A sword of Damocles may hang over ;the miasma of the visual art culture with the risk of losing emerging talent due to Kansas City’s lack of an MFA program and the cultural community should be worried.
Though remote from the country's art centers, being dead center in the country, our artists can take advantage of living and making work here. They have the ability to haul their work to larger art cities like New York, Chicago and Los Angeles in a matter of hours — a respectable place in the North American arts ecosystem.
With the demise of Dolphin and the musical chairs in local arts institutions in the last several years, the question remains: does the pristine "white cube" environment equate to blue chip work? Why would Kansas City mimic such an ideal at all? Artist Carla Malone Steck says, “I started a nonprofit ten years ago because I actually hate galleries and white cubes, wanted to get the art out to the people, the common man, so to speak. I still see Kansas Cityunfortunately tied to the white cube and artists still putting faith in the cube.”

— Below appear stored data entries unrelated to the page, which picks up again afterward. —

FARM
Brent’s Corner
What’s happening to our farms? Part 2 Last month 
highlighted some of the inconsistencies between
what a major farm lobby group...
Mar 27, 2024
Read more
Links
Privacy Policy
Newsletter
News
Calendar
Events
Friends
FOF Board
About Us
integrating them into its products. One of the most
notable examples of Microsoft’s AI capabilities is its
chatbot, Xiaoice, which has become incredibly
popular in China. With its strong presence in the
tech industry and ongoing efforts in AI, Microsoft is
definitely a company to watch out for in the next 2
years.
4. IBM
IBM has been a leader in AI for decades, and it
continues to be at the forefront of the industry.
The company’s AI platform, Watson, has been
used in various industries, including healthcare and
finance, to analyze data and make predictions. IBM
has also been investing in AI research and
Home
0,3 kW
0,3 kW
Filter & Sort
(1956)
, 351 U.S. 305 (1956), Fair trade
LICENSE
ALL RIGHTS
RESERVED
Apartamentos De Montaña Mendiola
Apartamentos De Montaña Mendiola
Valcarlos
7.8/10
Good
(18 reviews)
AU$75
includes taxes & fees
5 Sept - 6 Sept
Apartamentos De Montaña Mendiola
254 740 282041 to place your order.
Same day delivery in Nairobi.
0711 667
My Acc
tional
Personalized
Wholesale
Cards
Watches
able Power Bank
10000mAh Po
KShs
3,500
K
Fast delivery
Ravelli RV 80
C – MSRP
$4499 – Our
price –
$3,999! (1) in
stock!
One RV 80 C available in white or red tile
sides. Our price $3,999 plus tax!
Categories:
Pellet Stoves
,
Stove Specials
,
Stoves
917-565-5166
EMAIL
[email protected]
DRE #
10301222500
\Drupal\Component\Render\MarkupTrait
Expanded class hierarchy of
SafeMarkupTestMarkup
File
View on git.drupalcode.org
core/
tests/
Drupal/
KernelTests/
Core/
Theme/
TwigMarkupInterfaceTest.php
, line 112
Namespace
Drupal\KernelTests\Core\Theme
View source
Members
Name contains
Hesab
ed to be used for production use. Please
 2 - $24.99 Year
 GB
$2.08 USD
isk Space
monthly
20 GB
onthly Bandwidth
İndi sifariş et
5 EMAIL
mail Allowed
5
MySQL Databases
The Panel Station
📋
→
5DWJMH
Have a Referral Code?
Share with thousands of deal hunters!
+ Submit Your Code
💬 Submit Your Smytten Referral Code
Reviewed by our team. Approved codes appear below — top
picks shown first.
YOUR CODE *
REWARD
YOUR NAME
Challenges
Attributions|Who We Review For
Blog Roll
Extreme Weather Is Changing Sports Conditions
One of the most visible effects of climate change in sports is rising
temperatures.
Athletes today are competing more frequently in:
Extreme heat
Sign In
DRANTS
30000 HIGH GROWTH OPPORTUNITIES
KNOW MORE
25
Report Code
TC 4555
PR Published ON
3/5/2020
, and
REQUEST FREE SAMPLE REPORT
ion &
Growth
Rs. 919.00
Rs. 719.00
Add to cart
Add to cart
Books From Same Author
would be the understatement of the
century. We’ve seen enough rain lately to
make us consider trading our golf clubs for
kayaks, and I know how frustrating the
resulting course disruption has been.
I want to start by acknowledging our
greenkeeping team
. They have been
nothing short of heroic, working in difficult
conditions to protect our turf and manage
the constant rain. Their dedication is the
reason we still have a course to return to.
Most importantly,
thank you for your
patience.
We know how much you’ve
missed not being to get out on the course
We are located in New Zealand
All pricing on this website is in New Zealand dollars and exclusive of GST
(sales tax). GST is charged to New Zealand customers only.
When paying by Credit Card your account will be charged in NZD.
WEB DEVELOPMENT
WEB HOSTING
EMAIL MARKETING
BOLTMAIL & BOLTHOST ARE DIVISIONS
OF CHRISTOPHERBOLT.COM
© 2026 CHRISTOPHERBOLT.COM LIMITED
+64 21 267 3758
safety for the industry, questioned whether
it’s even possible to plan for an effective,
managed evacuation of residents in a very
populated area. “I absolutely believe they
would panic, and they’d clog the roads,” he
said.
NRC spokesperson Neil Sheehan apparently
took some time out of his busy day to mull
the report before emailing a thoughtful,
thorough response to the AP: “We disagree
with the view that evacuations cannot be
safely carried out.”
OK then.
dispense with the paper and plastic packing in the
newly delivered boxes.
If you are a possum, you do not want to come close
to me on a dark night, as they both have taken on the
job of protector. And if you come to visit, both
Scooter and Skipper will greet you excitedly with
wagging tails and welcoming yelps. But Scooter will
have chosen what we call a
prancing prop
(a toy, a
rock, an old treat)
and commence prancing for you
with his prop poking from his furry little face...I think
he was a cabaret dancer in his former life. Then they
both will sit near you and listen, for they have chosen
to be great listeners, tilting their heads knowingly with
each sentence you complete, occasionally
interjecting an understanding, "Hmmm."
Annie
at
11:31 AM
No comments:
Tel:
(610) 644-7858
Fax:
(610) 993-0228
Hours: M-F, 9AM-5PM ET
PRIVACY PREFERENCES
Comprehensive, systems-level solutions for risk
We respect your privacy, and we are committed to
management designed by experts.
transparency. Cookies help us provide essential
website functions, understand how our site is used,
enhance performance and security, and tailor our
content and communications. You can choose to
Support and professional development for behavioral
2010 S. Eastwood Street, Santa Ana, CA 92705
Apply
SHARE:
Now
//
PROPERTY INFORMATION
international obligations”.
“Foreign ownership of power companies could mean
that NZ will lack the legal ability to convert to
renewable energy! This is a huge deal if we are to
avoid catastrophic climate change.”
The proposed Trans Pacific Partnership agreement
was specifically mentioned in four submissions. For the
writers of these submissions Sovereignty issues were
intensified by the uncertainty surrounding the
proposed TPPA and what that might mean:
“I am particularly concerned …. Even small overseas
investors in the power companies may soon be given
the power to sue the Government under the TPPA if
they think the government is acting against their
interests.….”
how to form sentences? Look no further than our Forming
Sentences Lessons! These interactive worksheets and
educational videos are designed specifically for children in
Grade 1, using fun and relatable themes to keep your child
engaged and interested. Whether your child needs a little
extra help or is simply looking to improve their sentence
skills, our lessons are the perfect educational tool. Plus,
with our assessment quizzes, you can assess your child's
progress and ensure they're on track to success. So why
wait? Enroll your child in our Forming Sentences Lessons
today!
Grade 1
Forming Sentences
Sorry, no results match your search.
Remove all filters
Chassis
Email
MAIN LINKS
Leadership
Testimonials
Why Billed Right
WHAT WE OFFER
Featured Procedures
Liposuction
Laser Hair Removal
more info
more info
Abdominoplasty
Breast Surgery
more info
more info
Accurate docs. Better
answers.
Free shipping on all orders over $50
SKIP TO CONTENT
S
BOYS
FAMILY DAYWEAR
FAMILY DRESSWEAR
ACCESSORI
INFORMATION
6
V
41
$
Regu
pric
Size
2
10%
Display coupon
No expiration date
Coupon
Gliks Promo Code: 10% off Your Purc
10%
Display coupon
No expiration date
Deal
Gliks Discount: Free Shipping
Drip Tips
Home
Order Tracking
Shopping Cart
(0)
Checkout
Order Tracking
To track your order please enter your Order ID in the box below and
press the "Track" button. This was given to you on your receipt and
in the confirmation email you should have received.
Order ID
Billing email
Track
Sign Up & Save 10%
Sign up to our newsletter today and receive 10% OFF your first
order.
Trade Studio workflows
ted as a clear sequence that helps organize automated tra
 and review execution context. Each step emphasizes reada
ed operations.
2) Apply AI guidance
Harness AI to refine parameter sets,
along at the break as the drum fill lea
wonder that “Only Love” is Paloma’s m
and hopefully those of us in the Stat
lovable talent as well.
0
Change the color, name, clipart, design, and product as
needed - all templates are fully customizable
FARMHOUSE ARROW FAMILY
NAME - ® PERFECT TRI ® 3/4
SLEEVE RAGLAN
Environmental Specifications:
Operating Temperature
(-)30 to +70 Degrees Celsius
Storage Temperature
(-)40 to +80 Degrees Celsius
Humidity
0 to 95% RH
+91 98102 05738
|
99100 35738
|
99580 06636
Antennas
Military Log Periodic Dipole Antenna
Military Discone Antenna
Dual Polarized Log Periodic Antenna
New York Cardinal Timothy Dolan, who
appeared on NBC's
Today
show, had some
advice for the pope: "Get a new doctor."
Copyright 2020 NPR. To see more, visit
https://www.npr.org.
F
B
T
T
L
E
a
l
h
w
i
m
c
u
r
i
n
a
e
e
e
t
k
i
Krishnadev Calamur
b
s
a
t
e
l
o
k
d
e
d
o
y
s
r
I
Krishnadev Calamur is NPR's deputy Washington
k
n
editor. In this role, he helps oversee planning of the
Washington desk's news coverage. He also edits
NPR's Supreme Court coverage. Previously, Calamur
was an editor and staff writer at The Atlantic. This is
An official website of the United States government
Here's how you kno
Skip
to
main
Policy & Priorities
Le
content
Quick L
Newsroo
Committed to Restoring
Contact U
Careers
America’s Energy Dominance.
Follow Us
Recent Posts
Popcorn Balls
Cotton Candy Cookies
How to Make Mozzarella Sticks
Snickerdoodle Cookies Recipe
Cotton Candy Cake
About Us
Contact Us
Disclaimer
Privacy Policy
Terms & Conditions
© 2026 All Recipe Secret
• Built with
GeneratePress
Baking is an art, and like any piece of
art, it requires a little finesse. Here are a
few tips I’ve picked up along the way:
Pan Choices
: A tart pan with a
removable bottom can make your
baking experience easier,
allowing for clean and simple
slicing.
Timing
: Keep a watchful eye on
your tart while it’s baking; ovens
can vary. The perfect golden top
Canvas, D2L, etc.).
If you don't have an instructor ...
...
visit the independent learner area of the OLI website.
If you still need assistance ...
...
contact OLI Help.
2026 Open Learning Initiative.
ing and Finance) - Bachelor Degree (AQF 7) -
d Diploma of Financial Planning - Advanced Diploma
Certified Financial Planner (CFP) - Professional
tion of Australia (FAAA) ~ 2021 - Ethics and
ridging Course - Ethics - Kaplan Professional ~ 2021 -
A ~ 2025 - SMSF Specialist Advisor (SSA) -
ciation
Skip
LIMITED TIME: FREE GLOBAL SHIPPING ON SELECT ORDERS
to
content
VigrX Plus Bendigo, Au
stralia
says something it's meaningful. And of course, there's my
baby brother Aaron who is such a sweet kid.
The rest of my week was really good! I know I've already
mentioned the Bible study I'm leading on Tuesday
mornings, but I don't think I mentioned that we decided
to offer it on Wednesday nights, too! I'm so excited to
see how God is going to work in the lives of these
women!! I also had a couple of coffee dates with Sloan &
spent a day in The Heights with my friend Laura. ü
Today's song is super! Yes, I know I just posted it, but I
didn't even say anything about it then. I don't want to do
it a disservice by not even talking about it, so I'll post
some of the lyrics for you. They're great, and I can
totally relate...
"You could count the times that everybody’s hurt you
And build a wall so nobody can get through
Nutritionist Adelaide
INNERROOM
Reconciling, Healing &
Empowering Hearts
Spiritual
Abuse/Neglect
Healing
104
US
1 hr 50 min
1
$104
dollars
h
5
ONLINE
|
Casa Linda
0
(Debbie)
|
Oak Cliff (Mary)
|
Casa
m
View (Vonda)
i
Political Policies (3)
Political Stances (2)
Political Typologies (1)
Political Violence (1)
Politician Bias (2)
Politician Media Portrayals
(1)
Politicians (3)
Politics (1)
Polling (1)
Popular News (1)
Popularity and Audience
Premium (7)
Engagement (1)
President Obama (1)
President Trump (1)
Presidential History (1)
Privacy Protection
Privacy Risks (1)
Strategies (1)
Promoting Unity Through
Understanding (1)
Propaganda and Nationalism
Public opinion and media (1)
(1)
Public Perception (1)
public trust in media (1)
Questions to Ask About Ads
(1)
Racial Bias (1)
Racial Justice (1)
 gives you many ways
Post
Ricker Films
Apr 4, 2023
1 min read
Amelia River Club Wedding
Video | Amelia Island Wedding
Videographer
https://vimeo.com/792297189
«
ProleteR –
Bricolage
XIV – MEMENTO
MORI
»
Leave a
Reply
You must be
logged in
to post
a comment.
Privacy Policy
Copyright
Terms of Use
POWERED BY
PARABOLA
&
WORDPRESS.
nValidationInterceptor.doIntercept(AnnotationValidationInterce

There are other environments to consider. Artist Garry Noland says, “We have some great not-for-profit, academic galleries and artist-run spaces. (Is there) Somebody (who) can step in here … Belger (Arts Center)? The Corporate Art Fund? Doug Drake and Elizabeth Kirsch are also in the mix.” Drake and Kirsch, (married partners) owned a gallery at 45th Street and State Line Road in the 1970s and before that, 57th Street in New York City.....says Noland, “they are both highly perceptive, intuitive and visually savvy people and still dealing art privately.”